WELCOME to the 2ND IAH-CEG
Urbanisation greatly modifies the ‘groundwater cycle’, with some benefits but many threats (Foster et al., 1994). Urbanisation and associated industrialisation usually have a marked impact on aquifers underlying cities and in turn man-made modifications to the groundwater regime can have equally serious impacts on urban infrastructure (Foster et al., 1998; Howard, 2007).
In general terms, urbanisation interacts with groundwater by:
• Modifying recharge mechanisms and generally increasing recharge rates;
• Increasing contaminant load resulting from in-situ sanitation, sewer leakage, and wastewater irrigation reuse;
• Draining shallow unconfined aquifers by introducing deep drains to protect underground infrastructure (Wolf et al., 2006).
Coastal cities need to be treated as a special case, because of the risk of saline groundwater intrusion and groundwater abstraction inducing land subsidence and aggravating tidal-flooding.

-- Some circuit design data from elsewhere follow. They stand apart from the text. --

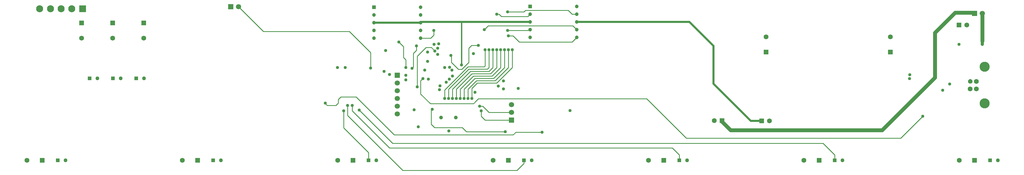
<source format=gbr>
G04 DipTrace 2.4.0.1*
%INBottom.gbr*%
%MOIN*%
%ADD13C,0.01*%
%ADD14C,0.05*%
%ADD15C,0.04*%
%ADD18C,0.025*%
%ADD20C,0.0152*%
%ADD22R,0.063X0.063*%
%ADD23C,0.063*%
%ADD27R,0.05X0.05*%
%ADD28R,0.0472X0.0472*%
%ADD30C,0.0472*%
%ADD32C,0.063*%
%ADD33C,0.1299*%
%ADD35R,0.0669X0.0669*%
%ADD37C,0.0669*%
%ADD38R,0.0906X0.0906*%
%ADD40C,0.0906*%
%ADD49C,0.048*%
%FSLAX44Y44*%
G04*
G70*
G90*
G75*
G01*
%LNBottom*%
%LPD*%
X66100Y20320D2*
D13*
X65230D1*
X64850Y19940D1*
Y18120D1*
X63940Y17210D1*
X63520D1*
X62610Y18120D1*
Y18960D1*
X62560Y19010D1*
X58220Y14940D2*
Y18920D1*
X59340Y20040D1*
X60040D1*
X60490Y19590D1*
X130940Y24440D2*
D14*
Y20890D1*
D15*
Y20440D1*
X70340Y10640D2*
D13*
X66940D1*
X66440Y11140D1*
Y11840D1*
X70340Y11640D2*
X67440D1*
X66640Y12440D1*
X66240D1*
X74280Y9100D2*
X70920D1*
X70560Y8740D1*
X55250D1*
X50350Y13640D1*
X48380D1*
X48060Y13320D1*
Y12860D1*
X47760Y12560D1*
X46630D1*
X46410Y12780D1*
Y12890D1*
X46370Y12850D1*
X111940Y5440D2*
Y6140D1*
X110440Y7640D1*
X55040D1*
X50740Y11940D1*
X97440Y10594D2*
D14*
Y10440D1*
X98540Y9340D1*
X118040D1*
X124840Y16140D1*
Y21940D1*
X127440Y24540D1*
X129840D1*
X129940Y24440D1*
X61740Y13440D2*
D13*
Y14540D1*
X64740Y17540D1*
X66840D1*
X66940Y17640D1*
Y19740D1*
X62240Y13440D2*
Y14640D1*
X64840Y17240D1*
X67240D1*
X67440Y17440D1*
Y19740D1*
X67940D2*
Y17440D1*
X67440Y16940D1*
X65040D1*
X62740Y14640D1*
Y13440D1*
X63240D2*
Y14640D1*
X65240Y16640D1*
X67640D1*
X68440Y17440D1*
Y19740D1*
X68940D2*
Y17440D1*
X67840Y16340D1*
X65440D1*
X63740Y14640D1*
Y13440D1*
X64240D2*
Y14640D1*
X65640Y16040D1*
X68040D1*
X69440Y17440D1*
Y19740D1*
X69940D2*
Y17440D1*
X68240Y15740D1*
X65840D1*
X64740Y14640D1*
Y13440D1*
X65240D2*
Y14740D1*
X65940Y15440D1*
X68440D1*
X70440Y17440D1*
Y19740D1*
X69840Y24640D2*
X71940D1*
X72140Y24840D1*
X77640D1*
X78140Y24340D1*
X78740D1*
X68440D2*
X68740D1*
X69040Y24040D1*
X72440D1*
X72740Y24340D1*
X69840Y22240D2*
X72640D1*
X72740Y22340D1*
X69940Y21540D2*
X70540D1*
X71340Y20740D1*
X78140D1*
X78740Y21340D1*
X66840Y22340D2*
X67340Y22840D1*
X78240D1*
X78740Y22340D1*
X60340Y22240D2*
Y21640D1*
X59940Y21240D1*
X58640D1*
X51940Y5440D2*
Y6440D1*
X48740Y9640D1*
Y11840D1*
X91940Y5440D2*
Y6140D1*
X91040Y7040D1*
X54640D1*
X49840Y11840D1*
Y12540D1*
X71940Y5440D2*
Y5040D1*
X71040Y4140D1*
X56340D1*
X49240Y11240D1*
Y12540D1*
X52640Y23240D2*
D18*
X58640D1*
X102540Y10540D2*
X101140D1*
X96340Y15340D1*
Y20240D1*
X93240Y23340D1*
X78740D1*
X72740D2*
X63920D1*
X58740D1*
X58640Y23240D1*
X63920Y17780D2*
D20*
Y23340D1*
X52220Y17370D2*
D13*
Y19380D1*
X49490Y22110D1*
X38420D1*
X35210Y25320D1*
X69537Y9157D2*
X64557D1*
X64027Y9687D1*
X60457D1*
X60027Y10117D1*
Y12153D1*
X60140Y12040D1*
X58127Y20237D2*
Y19697D1*
X57727Y19297D1*
Y17517D1*
X57547Y17337D1*
X56740Y17440D2*
Y18440D1*
X56440Y18740D1*
Y20140D1*
X55840Y20740D1*
X58967Y16017D2*
X58917D1*
X58667Y15767D1*
Y14017D1*
X59907Y12777D1*
X65457D1*
X65647Y12967D1*
Y12987D1*
X66077Y13417D1*
X87767D1*
X92867Y8317D1*
X120457D1*
X123297Y11157D1*
D15*
X54640Y16540D3*
X59190Y17130D3*
X62680D3*
X53940Y16940D3*
X59540Y18240D3*
X62385Y17485D3*
X61740Y17440D3*
X54140Y19640D3*
X66100Y20320D3*
X60390Y20450D3*
X60850Y19940D3*
X58340Y9790D3*
X57810Y12000D3*
X58220Y14940D3*
X60490Y19590D3*
X61100Y14590D3*
X71210Y14760D3*
X69310Y14700D3*
X74280Y9100D3*
X46370Y12850D3*
X50740Y11940D3*
X69840Y24640D3*
X68440Y24340D3*
X69840Y22240D3*
X69940Y21540D3*
X66840Y22340D3*
X60340Y22240D3*
X48740Y11840D3*
X49840Y12540D3*
X49240D3*
X59540Y19440D3*
X52220Y17370D3*
X121577Y16027D3*
X77887Y11897D3*
X69537Y9157D3*
X60140Y12040D3*
X121607Y16507D3*
X58127Y20237D3*
X57547Y17337D3*
X55840Y20740D3*
X58967Y16017D3*
X123297Y11157D3*
X62290Y9240D3*
X125867Y14517D3*
X126767Y15317D3*
X62240Y13440D3*
X62740D3*
X63240D3*
X63740D3*
X64240D3*
X64740D3*
X65240D3*
X61740D3*
X66940Y19740D3*
X67440D3*
X67940D3*
X68440D3*
X68940D3*
X69440D3*
X69940D3*
X70440D3*
X59640Y15940D3*
X60840Y19140D3*
X69320Y15710D3*
X65440Y19240D3*
X66240Y12440D3*
X66440Y11840D3*
X61140Y15100D3*
X48940Y17440D3*
X62740Y16340D3*
X130940Y20440D3*
X61940Y15540D3*
X62340Y15940D3*
X47940Y17440D3*
X68640Y15040D3*
X63920Y17780D3*
X65640Y14240D3*
X62560Y19010D3*
X127940Y20440D3*
X61000Y20520D3*
X56740Y17440D3*
Y16440D3*
Y15840D3*
D22*
X102540Y10540D3*
D23*
X103540D3*
D22*
X97440Y10594D3*
D23*
X96440D3*
D14*
X23040Y16040D3*
D27*
X22040D3*
D14*
X20040D3*
D27*
X19040D3*
D14*
X17040D3*
D27*
X16040D3*
D14*
X132940Y5440D3*
D27*
X131940D3*
D14*
X112940D3*
D27*
X111940D3*
D14*
X92940D3*
D27*
X91940D3*
D14*
X72940D3*
D27*
X71940D3*
D14*
X52940D3*
D27*
X51940D3*
D14*
X32940D3*
D27*
X31940D3*
D14*
X12940D3*
D27*
X11940D3*
D28*
X52640Y25240D3*
D30*
Y24240D3*
Y23240D3*
Y22240D3*
Y21240D3*
X58640D3*
Y22240D3*
Y23240D3*
Y24240D3*
Y25240D3*
D28*
X72740Y25340D3*
D30*
Y24340D3*
Y23340D3*
Y22340D3*
Y21340D3*
X78740D3*
Y22340D3*
Y23340D3*
Y24340D3*
Y25340D3*
G36*
X129683Y15787D2*
Y15546D1*
X129513Y15376D1*
X129272D1*
X129101Y15546D1*
Y15787D1*
X129272Y15958D1*
X129513D1*
X129683Y15787D1*
G37*
D32*
X129392Y14682D3*
X130180D3*
Y15667D3*
D33*
X131247Y12804D3*
Y17545D3*
D35*
X55640Y16440D3*
D37*
Y15440D3*
Y14440D3*
Y13440D3*
Y12440D3*
Y11440D3*
D35*
X129940Y24440D3*
D37*
X130940D3*
D35*
X70340Y10640D3*
D37*
Y11640D3*
Y12640D3*
D35*
X34210Y25320D3*
D37*
X35210D3*
D38*
X15140Y25040D3*
D40*
X13762D3*
X12384D3*
X11006D3*
X9628D3*
D22*
X9940Y5440D3*
D32*
X7971D3*
D22*
X29940D3*
D32*
X27971D3*
D22*
X49940D3*
D32*
X47971D3*
D22*
X69940D3*
D32*
X67971D3*
D22*
X89940D3*
D32*
X87971D3*
D22*
X109940D3*
D32*
X107971D3*
D22*
X129940D3*
D32*
X127971D3*
D22*
X103124Y19456D3*
D32*
Y21424D3*
D22*
X15024Y23224D3*
D32*
Y21256D3*
D22*
X19024Y23224D3*
D32*
Y21256D3*
D22*
X23024Y23224D3*
D32*
Y21256D3*
D22*
X119124Y19456D3*
D32*
Y21424D3*
D49*
X61290Y10990D3*
X63190D3*
D22*
X127940Y22940D3*
D23*
X128940D3*
M02*

</source>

Groundwater pollution surveys and risk assessments should be commissioned by the public health, environmental, or water resource agencies, in close liaison with water service utilities, using recommended protocols (Foster et al, 2002/2007).
Objectives of the conference are: to provide a forum for exchange of scientific knowledge; to discuss the entire policy cycle for water management in urban areas; to intensify contacts between scientists, water managers and policy makers.